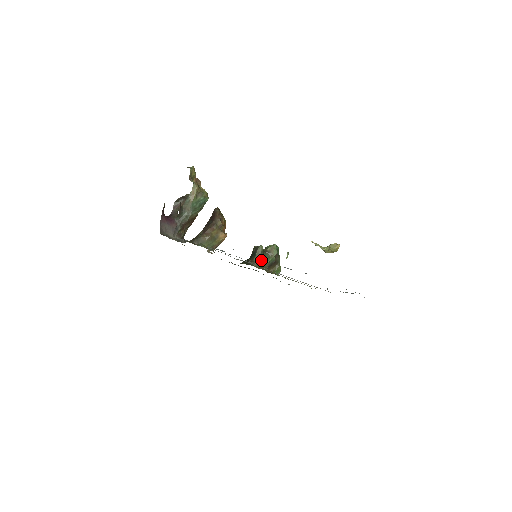
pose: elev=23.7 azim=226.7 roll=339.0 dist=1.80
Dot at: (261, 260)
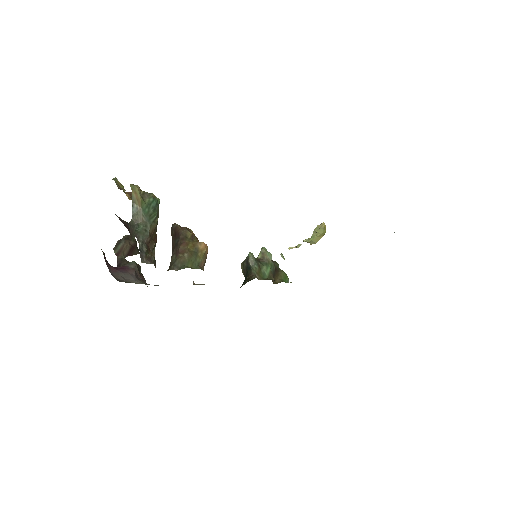
Dot at: (260, 271)
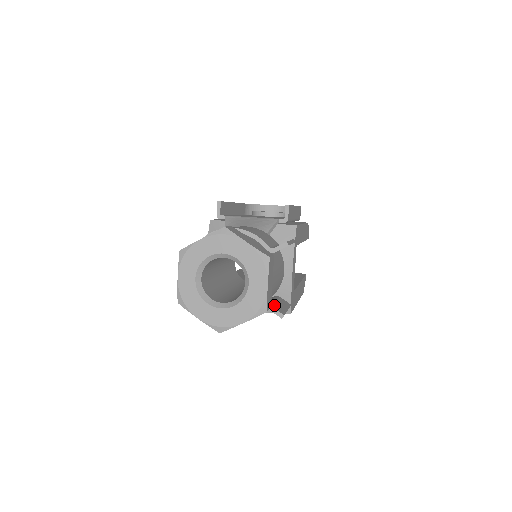
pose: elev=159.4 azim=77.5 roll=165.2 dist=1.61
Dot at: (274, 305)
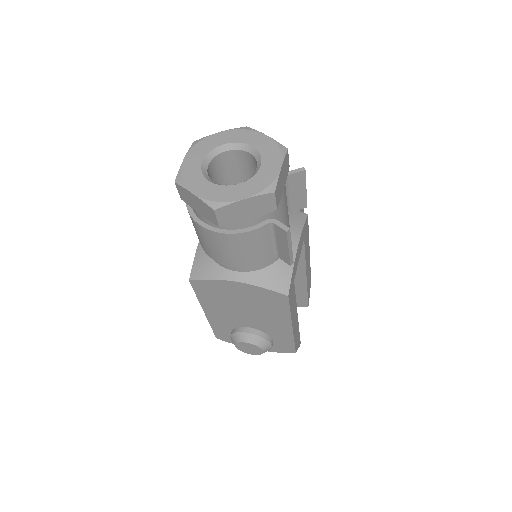
Dot at: occluded
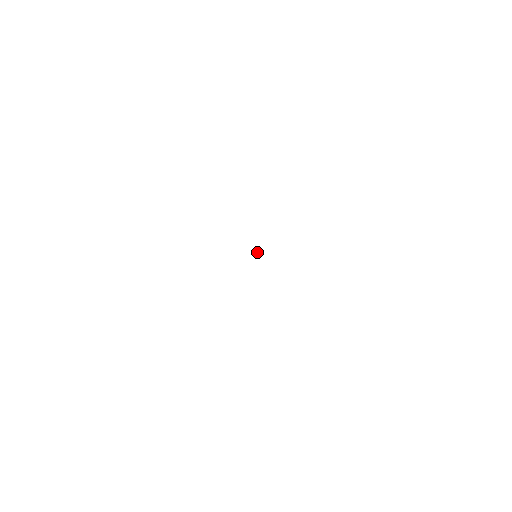
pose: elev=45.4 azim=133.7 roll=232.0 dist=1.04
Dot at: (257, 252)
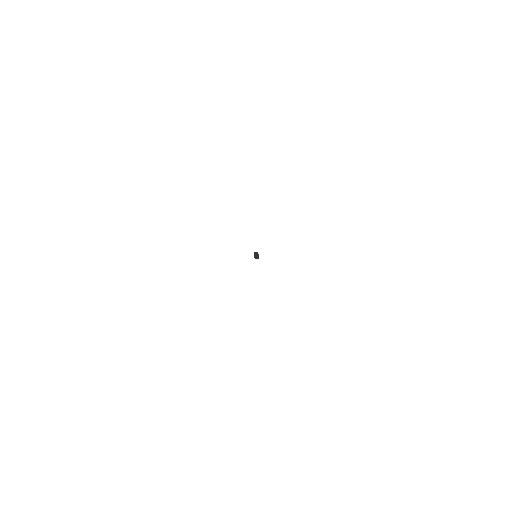
Dot at: (254, 252)
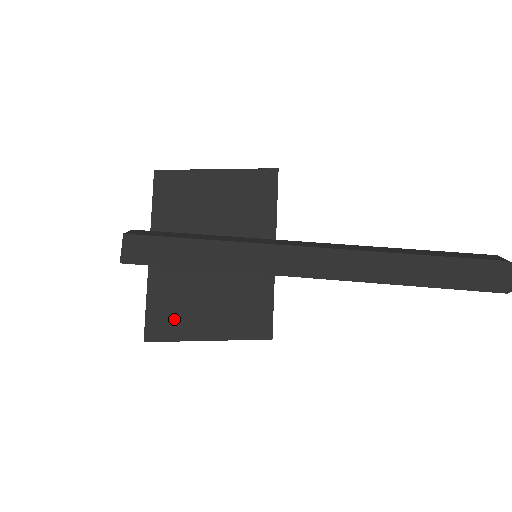
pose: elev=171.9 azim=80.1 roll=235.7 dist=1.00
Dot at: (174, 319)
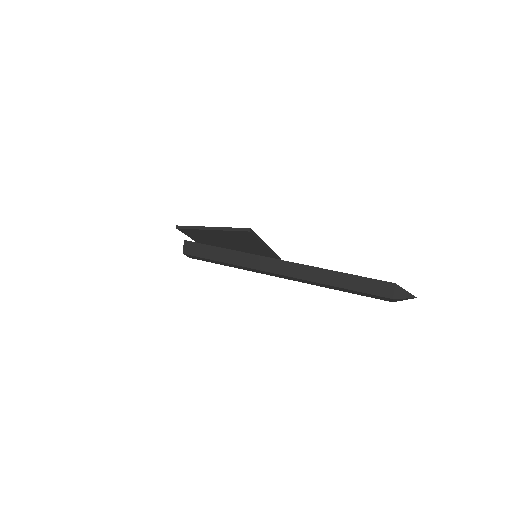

=====

- **Exercise prompt**:
Could you render every line of the records above as a Markdown table with the columns Row and Line, numbering each row, skipping blank lines, and leaving out the pictures?

- **Solution**:
| Row | Line |
|---|---|
| 1 | pose: elev=23.7 azim=226.7 roll=339.0 dist=1.80 |
| 2 | Dot at: (261, 260) |
| 3 | Dot at: (260, 271) |
| 4 | pose: elev=159.4 azim=77.5 roll=165.2 dist=1.61 |
| 5 | Dot at: (274, 305) |
| 6 | Dot at: occluded |
| 7 | pose: elev=45.4 azim=133.7 roll=232.0 dist=1.04 |
| 8 | Dot at: (257, 252) |
| 9 | Dot at: (254, 252) |
| 10 | pose: elev=171.9 azim=80.1 roll=235.7 dist=1.00 |
| 11 | Dot at: (174, 319) |